## What you should do
In every row below, swap each occurrence of "従量課金" for "前払い" and reproduce the rows with nothing else altered.

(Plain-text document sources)
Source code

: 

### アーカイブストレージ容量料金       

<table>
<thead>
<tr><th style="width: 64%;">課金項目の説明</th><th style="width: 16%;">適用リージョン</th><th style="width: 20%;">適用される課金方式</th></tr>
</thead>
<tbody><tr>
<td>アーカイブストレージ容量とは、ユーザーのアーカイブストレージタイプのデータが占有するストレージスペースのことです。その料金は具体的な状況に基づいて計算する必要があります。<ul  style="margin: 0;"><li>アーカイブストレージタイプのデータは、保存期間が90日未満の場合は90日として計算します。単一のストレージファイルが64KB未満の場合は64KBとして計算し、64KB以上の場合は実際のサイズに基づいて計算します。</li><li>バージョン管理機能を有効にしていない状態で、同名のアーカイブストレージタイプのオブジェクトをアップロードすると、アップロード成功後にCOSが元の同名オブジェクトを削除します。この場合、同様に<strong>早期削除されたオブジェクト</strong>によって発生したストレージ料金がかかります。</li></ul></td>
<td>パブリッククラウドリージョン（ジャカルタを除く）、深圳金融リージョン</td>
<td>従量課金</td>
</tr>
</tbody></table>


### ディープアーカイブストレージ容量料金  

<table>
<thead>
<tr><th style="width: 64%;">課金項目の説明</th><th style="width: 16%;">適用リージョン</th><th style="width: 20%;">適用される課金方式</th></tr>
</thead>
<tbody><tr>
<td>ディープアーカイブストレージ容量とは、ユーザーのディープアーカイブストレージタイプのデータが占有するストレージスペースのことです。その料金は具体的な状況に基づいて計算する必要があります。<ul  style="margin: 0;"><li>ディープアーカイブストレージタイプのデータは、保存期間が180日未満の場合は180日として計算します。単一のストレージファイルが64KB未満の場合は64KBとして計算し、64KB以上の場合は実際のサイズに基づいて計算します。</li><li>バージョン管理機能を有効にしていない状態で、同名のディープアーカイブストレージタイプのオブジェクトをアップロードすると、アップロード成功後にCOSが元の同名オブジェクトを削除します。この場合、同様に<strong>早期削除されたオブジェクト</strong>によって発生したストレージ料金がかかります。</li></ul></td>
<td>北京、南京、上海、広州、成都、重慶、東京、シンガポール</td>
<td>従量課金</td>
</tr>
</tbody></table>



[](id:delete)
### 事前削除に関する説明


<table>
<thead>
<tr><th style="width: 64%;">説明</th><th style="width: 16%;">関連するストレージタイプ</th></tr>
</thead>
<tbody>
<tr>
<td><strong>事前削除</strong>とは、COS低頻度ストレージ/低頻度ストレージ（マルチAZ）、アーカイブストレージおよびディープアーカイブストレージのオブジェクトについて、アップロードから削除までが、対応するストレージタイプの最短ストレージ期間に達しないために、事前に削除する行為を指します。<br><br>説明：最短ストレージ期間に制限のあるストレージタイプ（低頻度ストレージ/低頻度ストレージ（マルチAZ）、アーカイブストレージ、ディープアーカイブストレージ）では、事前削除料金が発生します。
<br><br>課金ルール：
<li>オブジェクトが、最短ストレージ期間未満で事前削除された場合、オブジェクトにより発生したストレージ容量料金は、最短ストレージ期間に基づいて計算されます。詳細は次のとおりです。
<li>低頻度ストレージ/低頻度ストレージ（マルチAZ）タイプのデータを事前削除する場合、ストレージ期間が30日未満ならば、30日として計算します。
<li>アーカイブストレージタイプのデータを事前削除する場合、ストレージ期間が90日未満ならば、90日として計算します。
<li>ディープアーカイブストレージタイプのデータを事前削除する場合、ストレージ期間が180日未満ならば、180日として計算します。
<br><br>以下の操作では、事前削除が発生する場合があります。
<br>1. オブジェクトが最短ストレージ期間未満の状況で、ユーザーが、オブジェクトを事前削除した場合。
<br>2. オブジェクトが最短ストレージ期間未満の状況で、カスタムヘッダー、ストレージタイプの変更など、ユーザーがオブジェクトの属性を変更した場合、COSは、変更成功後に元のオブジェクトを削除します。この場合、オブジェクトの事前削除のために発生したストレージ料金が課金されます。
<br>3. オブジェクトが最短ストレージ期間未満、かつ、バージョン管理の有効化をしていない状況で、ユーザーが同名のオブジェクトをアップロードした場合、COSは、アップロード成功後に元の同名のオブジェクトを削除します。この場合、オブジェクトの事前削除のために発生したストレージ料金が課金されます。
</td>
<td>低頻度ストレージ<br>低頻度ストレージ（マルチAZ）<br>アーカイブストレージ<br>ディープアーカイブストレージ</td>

## Task answer
Source code

: 

### アーカイブストレージ容量料金       

<table>
<thead>
<tr><th style="width: 64%;">課金項目の説明</th><th style="width: 16%;">適用リージョン</th><th style="width: 20%;">適用される課金方式</th></tr>
</thead>
<tbody><tr>
<td>アーカイブストレージ容量とは、ユーザーのアーカイブストレージタイプのデータが占有するストレージスペースのことです。その料金は具体的な状況に基づいて計算する必要があります。<ul  style="margin: 0;"><li>アーカイブストレージタイプのデータは、保存期間が90日未満の場合は90日として計算します。単一のストレージファイルが64KB未満の場合は64KBとして計算し、64KB以上の場合は実際のサイズに基づいて計算します。</li><li>バージョン管理機能を有効にしていない状態で、同名のアーカイブストレージタイプのオブジェクトをアップロードすると、アップロード成功後にCOSが元の同名オブジェクトを削除します。この場合、同様に<strong>早期削除されたオブジェクト</strong>によって発生したストレージ料金がかかります。</li></ul></td>
<td>パブリッククラウドリージョン（ジャカルタを除く）、深圳金融リージョン</td>
<td>前払い</td>
</tr>
</tbody></table>


### ディープアーカイブストレージ容量料金  

<table>
<thead>
<tr><th style="width: 64%;">課金項目の説明</th><th style="width: 16%;">適用リージョン</th><th style="width: 20%;">適用される課金方式</th></tr>
</thead>
<tbody><tr>
<td>ディープアーカイブストレージ容量とは、ユーザーのディープアーカイブストレージタイプのデータが占有するストレージスペースのことです。その料金は具体的な状況に基づいて計算する必要があります。<ul  style="margin: 0;"><li>ディープアーカイブストレージタイプのデータは、保存期間が180日未満の場合は180日として計算します。単一のストレージファイルが64KB未満の場合は64KBとして計算し、64KB以上の場合は実際のサイズに基づいて計算します。</li><li>バージョン管理機能を有効にしていない状態で、同名のディープアーカイブストレージタイプのオブジェクトをアップロードすると、アップロード成功後にCOSが元の同名オブジェクトを削除します。この場合、同様に<strong>早期削除されたオブジェクト</strong>によって発生したストレージ料金がかかります。</li></ul></td>
<td>北京、南京、上海、広州、成都、重慶、東京、シンガポール</td>
<td>前払い</td>
</tr>
</tbody></table>



[](id:delete)
### 事前削除に関する説明


<table>
<thead>
<tr><th style="width: 64%;">説明</th><th style="width: 16%;">関連するストレージタイプ</th></tr>
</thead>
<tbody>
<tr>
<td><strong>事前削除</strong>とは、COS低頻度ストレージ/低頻度ストレージ（マルチAZ）、アーカイブストレージおよびディープアーカイブストレージのオブジェクトについて、アップロードから削除までが、対応するストレージタイプの最短ストレージ期間に達しないために、事前に削除する行為を指します。<br><br>説明：最短ストレージ期間に制限のあるストレージタイプ（低頻度ストレージ/低頻度ストレージ（マルチAZ）、アーカイブストレージ、ディープアーカイブストレージ）では、事前削除料金が発生します。
<br><br>課金ルール：
<li>オブジェクトが、最短ストレージ期間未満で事前削除された場合、オブジェクトにより発生したストレージ容量料金は、最短ストレージ期間に基づいて計算されます。詳細は次のとおりです。
<li>低頻度ストレージ/低頻度ストレージ（マルチAZ）タイプのデータを事前削除する場合、ストレージ期間が30日未満ならば、30日として計算します。
<li>アーカイブストレージタイプのデータを事前削除する場合、ストレージ期間が90日未満ならば、90日として計算します。
<li>ディープアーカイブストレージタイプのデータを事前削除する場合、ストレージ期間が180日未満ならば、180日として計算します。
<br><br>以下の操作では、事前削除が発生する場合があります。
<br>1. オブジェクトが最短ストレージ期間未満の状況で、ユーザーが、オブジェクトを事前削除した場合。
<br>2. オブジェクトが最短ストレージ期間未満の状況で、カスタムヘッダー、ストレージタイプの変更など、ユーザーがオブジェクトの属性を変更した場合、COSは、変更成功後に元のオブジェクトを削除します。この場合、オブジェクトの事前削除のために発生したストレージ料金が課金されます。
<br>3. オブジェクトが最短ストレージ期間未満、かつ、バージョン管理の有効化をしていない状況で、ユーザーが同名のオブジェクトをアップロードした場合、COSは、アップロード成功後に元の同名のオブジェクトを削除します。この場合、オブジェクトの事前削除のために発生したストレージ料金が課金されます。
</td>
<td>低頻度ストレージ<br>低頻度ストレージ（マルチAZ）<br>アーカイブストレージ<br>ディープアーカイブストレージ</td>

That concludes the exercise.